Luminoso, who turn unstructured text data into business-critical insights, announced the newest features of ConceptNet, an open data semantic network whose development is led by Luminoso Chief Science Officer Robyn Speer. ConceptNet originated from MIT Media Lab’s Open Mind Common Sense project more than two decades ago, and the semantic network is now used in AI applications around the world. ConceptNet is cited in more than 700 AI papers in Google Scholar, and its API is queried over 500,000 times per day from more than 1,000 unique IPs. Luminoso has incorporated ConceptNet into its proprietary natural language understanding technology, QuickLearn 2.0. ConceptNet 5.8 features:

Continuous deployment: ConceptNet is now set up with continuous integration using Jenkins and deployment using AWS Terraform, which will make it faster to deploy new versions of the semantic network and easier for others to set up mirrors of the API.

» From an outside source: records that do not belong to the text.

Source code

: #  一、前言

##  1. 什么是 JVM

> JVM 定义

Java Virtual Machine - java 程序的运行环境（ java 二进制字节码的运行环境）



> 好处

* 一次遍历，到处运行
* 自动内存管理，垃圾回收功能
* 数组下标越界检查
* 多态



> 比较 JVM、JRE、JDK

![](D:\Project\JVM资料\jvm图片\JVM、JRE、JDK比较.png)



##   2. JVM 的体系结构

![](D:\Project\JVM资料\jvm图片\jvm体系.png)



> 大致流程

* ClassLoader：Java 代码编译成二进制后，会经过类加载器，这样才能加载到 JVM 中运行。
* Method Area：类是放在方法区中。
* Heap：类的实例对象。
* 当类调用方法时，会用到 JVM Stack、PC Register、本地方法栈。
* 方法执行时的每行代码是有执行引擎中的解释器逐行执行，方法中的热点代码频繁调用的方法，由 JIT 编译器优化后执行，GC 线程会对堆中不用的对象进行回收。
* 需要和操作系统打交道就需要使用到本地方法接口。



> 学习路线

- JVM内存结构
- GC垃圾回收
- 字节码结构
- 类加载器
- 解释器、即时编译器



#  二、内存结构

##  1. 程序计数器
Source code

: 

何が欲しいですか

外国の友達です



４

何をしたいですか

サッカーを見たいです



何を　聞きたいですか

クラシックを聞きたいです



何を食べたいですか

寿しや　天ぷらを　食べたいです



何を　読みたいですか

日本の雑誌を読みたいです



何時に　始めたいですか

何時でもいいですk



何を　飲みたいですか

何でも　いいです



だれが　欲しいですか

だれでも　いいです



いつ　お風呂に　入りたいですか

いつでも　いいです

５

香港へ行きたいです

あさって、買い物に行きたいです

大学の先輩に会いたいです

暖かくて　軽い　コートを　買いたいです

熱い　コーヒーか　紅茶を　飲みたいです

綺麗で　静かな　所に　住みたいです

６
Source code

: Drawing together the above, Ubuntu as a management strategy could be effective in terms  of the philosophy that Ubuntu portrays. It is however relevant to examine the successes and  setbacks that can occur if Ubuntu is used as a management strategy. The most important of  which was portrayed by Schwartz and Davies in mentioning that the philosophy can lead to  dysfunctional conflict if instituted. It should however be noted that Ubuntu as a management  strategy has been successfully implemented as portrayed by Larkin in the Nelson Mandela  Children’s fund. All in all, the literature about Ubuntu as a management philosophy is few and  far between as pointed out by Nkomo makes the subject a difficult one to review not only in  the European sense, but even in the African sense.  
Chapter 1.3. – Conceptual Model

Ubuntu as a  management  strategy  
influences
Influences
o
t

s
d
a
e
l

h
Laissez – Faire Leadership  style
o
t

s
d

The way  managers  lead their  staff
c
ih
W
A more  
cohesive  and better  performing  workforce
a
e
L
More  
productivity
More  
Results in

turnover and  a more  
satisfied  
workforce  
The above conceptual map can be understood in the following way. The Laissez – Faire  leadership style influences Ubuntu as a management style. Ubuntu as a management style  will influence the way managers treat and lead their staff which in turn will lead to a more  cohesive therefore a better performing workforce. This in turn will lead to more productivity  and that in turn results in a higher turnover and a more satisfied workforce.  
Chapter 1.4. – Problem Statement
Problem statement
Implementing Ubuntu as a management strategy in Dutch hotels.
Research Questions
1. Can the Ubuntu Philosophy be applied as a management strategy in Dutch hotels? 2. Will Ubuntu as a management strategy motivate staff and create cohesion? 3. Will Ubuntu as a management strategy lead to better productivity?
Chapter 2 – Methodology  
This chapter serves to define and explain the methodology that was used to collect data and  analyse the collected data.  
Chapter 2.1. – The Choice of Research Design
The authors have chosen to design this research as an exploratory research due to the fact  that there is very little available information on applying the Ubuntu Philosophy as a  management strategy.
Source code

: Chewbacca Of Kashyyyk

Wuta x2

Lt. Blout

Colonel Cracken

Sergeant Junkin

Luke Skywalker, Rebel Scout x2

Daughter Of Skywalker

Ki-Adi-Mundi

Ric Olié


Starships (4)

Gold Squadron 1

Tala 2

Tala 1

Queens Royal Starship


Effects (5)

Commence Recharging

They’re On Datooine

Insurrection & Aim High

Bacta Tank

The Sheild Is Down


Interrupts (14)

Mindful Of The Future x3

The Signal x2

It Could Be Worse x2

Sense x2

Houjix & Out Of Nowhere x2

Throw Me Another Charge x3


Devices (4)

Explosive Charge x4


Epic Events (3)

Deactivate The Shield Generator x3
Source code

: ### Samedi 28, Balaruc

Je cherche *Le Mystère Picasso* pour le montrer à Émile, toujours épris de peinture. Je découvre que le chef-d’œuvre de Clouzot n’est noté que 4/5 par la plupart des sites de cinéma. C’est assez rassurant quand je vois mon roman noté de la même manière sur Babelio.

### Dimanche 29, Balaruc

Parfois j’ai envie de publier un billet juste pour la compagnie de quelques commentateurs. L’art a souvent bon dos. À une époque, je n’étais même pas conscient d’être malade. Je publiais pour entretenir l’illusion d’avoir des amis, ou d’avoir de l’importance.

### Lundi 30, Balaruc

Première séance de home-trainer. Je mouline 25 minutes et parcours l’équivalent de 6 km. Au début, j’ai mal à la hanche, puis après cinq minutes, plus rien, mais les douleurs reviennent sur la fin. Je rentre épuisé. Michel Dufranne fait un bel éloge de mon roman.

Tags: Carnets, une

Additional curation of crowd-sourced data: ConceptNet’s developers have filtered entries from Wiktionary that were introducing hateful terminology to ConceptNet without its context. This is part of their ongoing effort to prevent human biases and prejudices from being built into language models. ConceptNet 5.8 has also updated its Wiktionary parser so that it can handle updated versions of the French and German-language Wiktionary projects.

HTTPS support: Developers can now reach ConceptNet’s website and API over HTTPS, improving data transfer security for applications using ConceptNet.